You can hear them in the evening, discussing the matter of this surplus stock.

“Don’t you work any more,” he says, as he comes up with the last load, “you’ll tire yourself.”

“Well, I am feeling a bit done up,” she answers, as she hops out of the nest and straightens her back.

“You’re a bit peckish, too, I expect,” he adds sympathetically. “I know I am. We will have a scratch down, and be off.”

“What about all this stuff?” she asks, while titivating herself; “we’d better not leave it about, it looks so untidy.”

“Oh, we’ll soon get rid of that,” he answers. “I’ll have that down in a jiffy.”

To help him, she seizes a stick and is about to drop it. He darts forward and snatches it from her.

“Don’t you waste that one,” he cries, “that’s a rare one, that is. You see me hit the old man with it.”

And he does. What the gardener says, I will leave you to imagine.

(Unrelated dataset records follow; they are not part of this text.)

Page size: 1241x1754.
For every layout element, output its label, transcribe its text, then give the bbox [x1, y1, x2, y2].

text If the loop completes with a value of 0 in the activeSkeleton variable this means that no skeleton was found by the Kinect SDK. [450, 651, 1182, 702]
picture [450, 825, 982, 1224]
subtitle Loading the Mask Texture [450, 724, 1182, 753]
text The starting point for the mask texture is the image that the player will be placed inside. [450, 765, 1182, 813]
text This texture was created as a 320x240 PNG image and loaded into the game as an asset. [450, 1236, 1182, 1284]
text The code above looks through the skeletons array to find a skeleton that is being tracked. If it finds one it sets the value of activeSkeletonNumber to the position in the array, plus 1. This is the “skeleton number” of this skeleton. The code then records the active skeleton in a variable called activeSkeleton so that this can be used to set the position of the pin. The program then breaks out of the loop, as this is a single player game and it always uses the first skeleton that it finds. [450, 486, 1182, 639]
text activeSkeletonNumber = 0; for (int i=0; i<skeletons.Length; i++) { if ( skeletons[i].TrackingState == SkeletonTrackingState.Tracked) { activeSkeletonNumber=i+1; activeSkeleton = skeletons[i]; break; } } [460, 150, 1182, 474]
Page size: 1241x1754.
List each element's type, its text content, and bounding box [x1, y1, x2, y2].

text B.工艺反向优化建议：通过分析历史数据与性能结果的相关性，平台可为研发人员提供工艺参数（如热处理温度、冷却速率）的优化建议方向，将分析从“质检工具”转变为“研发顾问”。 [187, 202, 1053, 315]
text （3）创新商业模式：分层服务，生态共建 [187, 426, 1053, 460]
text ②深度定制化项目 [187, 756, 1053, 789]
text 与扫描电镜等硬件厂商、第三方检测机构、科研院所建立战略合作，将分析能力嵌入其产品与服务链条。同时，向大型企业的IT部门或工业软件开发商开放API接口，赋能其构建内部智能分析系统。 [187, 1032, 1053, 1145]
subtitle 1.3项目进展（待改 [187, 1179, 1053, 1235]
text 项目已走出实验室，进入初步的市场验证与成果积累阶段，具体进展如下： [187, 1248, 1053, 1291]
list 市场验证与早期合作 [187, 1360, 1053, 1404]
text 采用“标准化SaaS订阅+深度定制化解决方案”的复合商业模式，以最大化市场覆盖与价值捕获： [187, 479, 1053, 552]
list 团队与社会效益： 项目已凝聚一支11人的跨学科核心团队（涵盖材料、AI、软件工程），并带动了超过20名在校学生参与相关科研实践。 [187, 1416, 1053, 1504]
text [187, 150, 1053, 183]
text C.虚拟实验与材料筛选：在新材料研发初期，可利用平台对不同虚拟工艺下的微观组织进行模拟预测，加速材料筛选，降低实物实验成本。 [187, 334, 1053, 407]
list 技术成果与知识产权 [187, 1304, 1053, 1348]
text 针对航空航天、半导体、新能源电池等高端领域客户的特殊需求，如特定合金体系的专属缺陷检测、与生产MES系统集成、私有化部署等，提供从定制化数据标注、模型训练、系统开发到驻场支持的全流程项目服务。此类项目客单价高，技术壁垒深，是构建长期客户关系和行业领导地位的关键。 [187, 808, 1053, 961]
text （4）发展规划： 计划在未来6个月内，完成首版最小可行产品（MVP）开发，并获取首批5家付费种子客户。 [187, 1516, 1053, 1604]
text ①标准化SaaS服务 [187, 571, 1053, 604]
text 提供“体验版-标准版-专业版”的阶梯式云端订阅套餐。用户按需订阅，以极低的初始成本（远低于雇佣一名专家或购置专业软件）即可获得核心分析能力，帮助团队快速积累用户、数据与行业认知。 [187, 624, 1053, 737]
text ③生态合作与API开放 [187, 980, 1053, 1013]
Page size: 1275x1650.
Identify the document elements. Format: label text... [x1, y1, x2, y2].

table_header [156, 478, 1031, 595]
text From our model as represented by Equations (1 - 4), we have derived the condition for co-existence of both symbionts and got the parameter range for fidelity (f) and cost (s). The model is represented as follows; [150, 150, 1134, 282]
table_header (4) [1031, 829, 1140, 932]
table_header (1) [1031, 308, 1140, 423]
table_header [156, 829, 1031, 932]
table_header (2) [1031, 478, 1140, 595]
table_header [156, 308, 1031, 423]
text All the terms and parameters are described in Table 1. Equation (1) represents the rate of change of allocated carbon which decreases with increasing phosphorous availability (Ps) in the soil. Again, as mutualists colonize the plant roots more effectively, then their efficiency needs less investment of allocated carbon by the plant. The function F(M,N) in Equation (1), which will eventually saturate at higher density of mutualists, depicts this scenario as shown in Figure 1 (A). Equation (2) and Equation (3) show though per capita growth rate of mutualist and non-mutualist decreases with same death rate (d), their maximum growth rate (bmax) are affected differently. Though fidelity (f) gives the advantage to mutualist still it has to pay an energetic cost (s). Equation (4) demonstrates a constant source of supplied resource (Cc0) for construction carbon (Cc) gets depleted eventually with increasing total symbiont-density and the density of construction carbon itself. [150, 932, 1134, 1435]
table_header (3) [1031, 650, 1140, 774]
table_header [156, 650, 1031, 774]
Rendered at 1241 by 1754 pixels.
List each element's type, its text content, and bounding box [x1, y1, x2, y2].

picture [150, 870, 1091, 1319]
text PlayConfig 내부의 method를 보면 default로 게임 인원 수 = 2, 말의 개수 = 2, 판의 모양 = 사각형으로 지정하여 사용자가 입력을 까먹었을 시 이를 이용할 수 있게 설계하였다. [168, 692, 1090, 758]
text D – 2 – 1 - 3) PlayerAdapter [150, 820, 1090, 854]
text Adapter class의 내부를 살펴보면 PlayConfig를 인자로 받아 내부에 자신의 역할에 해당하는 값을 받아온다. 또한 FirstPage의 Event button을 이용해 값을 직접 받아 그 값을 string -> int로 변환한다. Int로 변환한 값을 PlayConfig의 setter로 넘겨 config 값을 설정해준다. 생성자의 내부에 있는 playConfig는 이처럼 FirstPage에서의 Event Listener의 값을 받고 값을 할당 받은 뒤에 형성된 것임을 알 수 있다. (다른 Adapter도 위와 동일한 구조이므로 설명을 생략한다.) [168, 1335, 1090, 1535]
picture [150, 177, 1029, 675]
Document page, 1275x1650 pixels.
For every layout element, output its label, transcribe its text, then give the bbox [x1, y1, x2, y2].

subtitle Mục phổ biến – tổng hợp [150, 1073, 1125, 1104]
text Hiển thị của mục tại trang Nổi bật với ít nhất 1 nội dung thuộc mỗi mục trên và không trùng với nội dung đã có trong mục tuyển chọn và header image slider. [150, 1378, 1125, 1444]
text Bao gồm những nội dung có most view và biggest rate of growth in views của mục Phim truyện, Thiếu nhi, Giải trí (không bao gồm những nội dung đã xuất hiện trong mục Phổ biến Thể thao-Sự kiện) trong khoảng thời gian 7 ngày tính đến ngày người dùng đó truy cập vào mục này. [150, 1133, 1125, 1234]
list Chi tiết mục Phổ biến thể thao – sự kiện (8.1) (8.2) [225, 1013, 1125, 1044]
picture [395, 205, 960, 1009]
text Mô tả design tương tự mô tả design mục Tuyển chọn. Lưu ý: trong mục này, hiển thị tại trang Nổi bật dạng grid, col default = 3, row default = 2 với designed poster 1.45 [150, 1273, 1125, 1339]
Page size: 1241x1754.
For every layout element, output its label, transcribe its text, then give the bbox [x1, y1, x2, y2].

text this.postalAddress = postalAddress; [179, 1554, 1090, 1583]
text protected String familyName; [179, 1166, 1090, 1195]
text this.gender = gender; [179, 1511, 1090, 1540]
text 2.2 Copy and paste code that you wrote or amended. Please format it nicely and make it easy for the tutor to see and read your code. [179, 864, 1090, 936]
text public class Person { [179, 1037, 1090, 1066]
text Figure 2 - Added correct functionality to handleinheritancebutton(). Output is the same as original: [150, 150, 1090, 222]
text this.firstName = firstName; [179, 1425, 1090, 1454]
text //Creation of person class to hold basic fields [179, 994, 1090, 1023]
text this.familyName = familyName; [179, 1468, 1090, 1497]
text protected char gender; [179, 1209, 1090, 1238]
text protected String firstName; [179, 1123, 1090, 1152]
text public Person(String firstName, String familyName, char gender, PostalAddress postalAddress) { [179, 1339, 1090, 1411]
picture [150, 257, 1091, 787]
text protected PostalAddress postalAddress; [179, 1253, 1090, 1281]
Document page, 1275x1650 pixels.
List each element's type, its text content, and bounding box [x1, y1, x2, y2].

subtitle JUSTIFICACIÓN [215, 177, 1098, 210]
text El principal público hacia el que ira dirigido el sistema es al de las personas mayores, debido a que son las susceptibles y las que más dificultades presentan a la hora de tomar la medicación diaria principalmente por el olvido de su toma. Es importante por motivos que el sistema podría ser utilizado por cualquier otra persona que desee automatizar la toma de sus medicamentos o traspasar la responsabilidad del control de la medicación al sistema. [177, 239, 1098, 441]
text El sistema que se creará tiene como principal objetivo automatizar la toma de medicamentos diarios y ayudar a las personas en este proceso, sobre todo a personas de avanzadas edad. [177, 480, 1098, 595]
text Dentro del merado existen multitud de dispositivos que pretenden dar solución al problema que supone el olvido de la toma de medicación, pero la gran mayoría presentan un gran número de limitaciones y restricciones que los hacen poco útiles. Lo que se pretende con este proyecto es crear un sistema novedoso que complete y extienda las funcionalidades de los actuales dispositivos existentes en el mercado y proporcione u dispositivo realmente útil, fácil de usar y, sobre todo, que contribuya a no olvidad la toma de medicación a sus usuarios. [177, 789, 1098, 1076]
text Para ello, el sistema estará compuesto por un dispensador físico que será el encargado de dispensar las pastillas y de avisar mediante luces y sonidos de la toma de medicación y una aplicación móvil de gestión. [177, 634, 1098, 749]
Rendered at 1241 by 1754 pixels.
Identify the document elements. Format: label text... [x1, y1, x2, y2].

Judged from its structure, the rook family is supposed to come next in intelligence to man himself. Judging from the intelligence displayed by members of certain human families with whom I have come in contact, I can quite believe it. That rooks talk I am positive. No one can spend half-an-hour watching a rookery without being convinced of this. Whether the talk be always wise and witty, I am not prepared to maintain; but that there is a good deal of it is certain. A young French gentleman of my acquaintance, who visited England to study the language, told me that the impression made upon him by his first social evening in London was that of a parrot-house. Later on, when he came to comprehend, he, of course, recognized the brilliancy and depth of the average London drawing-room talk; but that is how, not comprehending, it impressed him at first. Listening to the riot of a rookery is much the same experience. The conversation to us sounds meaningless; the rooks themselves would probably describe it as sparkling.